# Rockwell table saw



## bryano (Aug 19, 2007)

I have the chance to buy a Rockwell super 10 model # 34-710. Dose anybody have any info on this contractor saw. Pros or cons.


----------



## bryano (Aug 19, 2007)

I can buy this for 100$ is it worth it


----------



## Dadoo (Jun 23, 2007)

Rockwell later joined or became one with Delta and all I can find on your saw is here: http://www.toolpartsdirect.com/cgi-bin/schematic.cgi/delta/34-710_TYPE_1

If this looks like it then I'd consider parts availability. As you can see in the schematic and parts list, it takes a direct drive motor that's no longer available. Plus, direct drive saws tend to vibrate a lot. Personally, I'd pass on it. Even for a beginners saw, no parts availability = scrap metal. If it runs good and hasn't been abused…$50.00? Also I'd really scrutinize the fence as the fence is what makes it a good saw.

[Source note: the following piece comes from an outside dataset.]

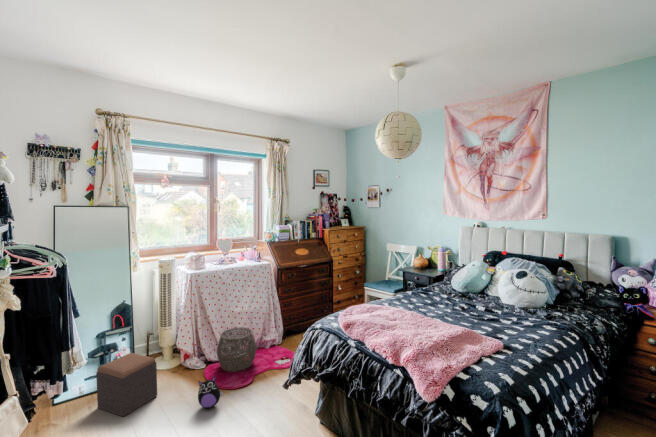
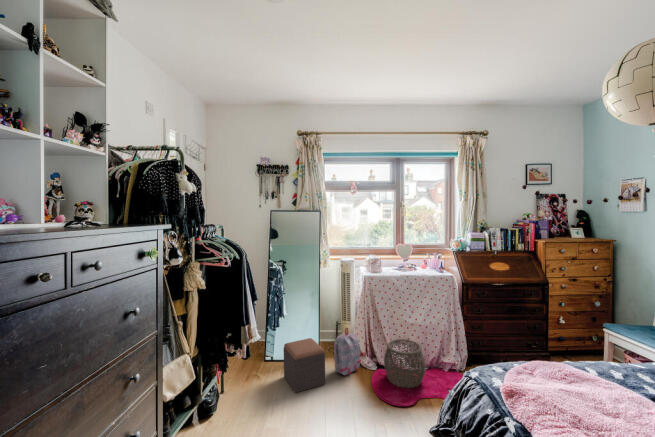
backpack: none [160,331,192,381] -> present [334,328,361,375]
plush toy: present [198,377,223,408] -> none [350,385,375,418]

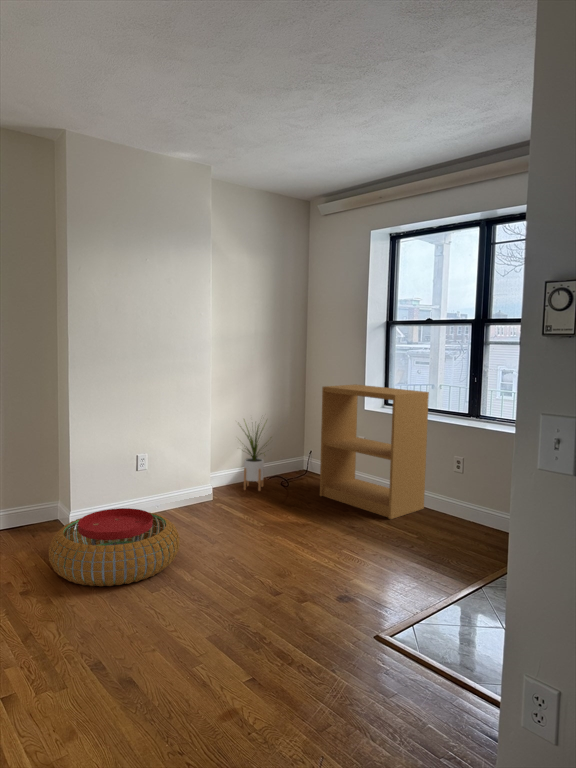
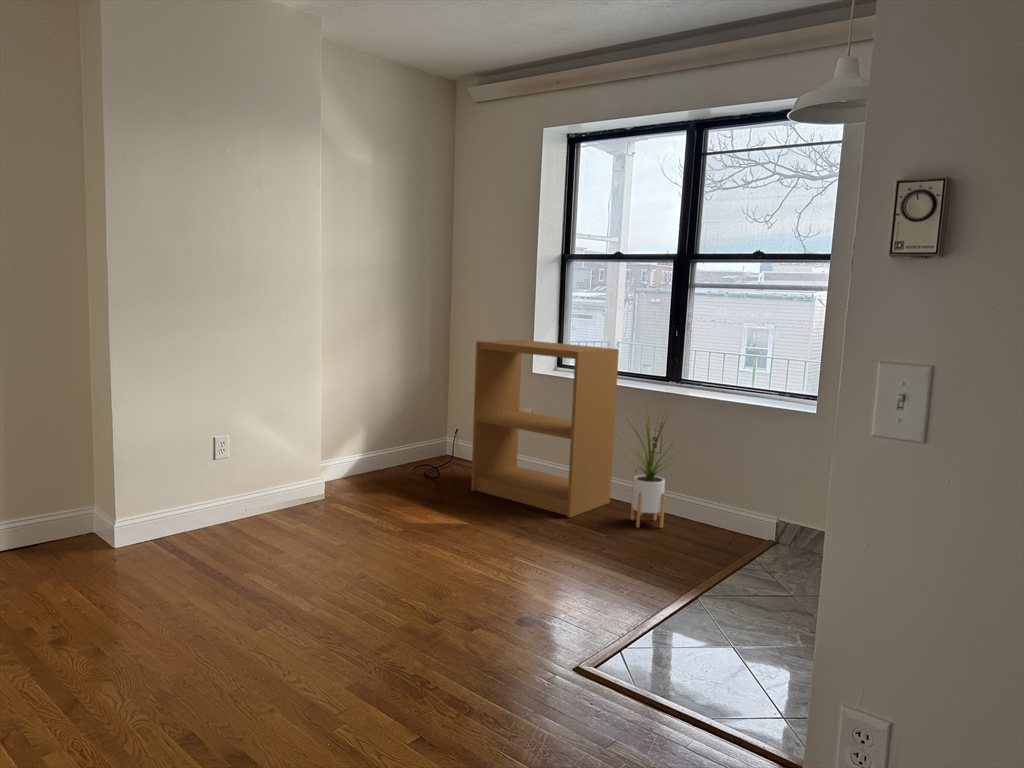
house plant: present [240,423,264,491] -> present [628,413,672,528]
pouf: present [49,508,180,586] -> none [88,512,287,624]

What do you other LJ's think?


----------



## motthunter (Dec 31, 2007)

I agree. The restoration cost and parts search will not make you a happy woodworker.


----------



## lovinmrv (Jan 9, 2010)

damn, wish I'd seen this before I bought one.


----------



## lovinmrv (Jan 9, 2010)

Having started to use mine, I offer the following:

1. It works well. I am very pleased.
2. It will probably burn out sometime and will need to be replaced
3. I need to build an in/out feed table or cabinet like this one:
http://www.woodstore.net/mosaroce.html
4. I'll make the cabinet with a new saw in mind…in other words, I'll leave enough space to accomodate a newer, bigger saw.

Any suggestions on other saw table designs are welcome.

thx


----------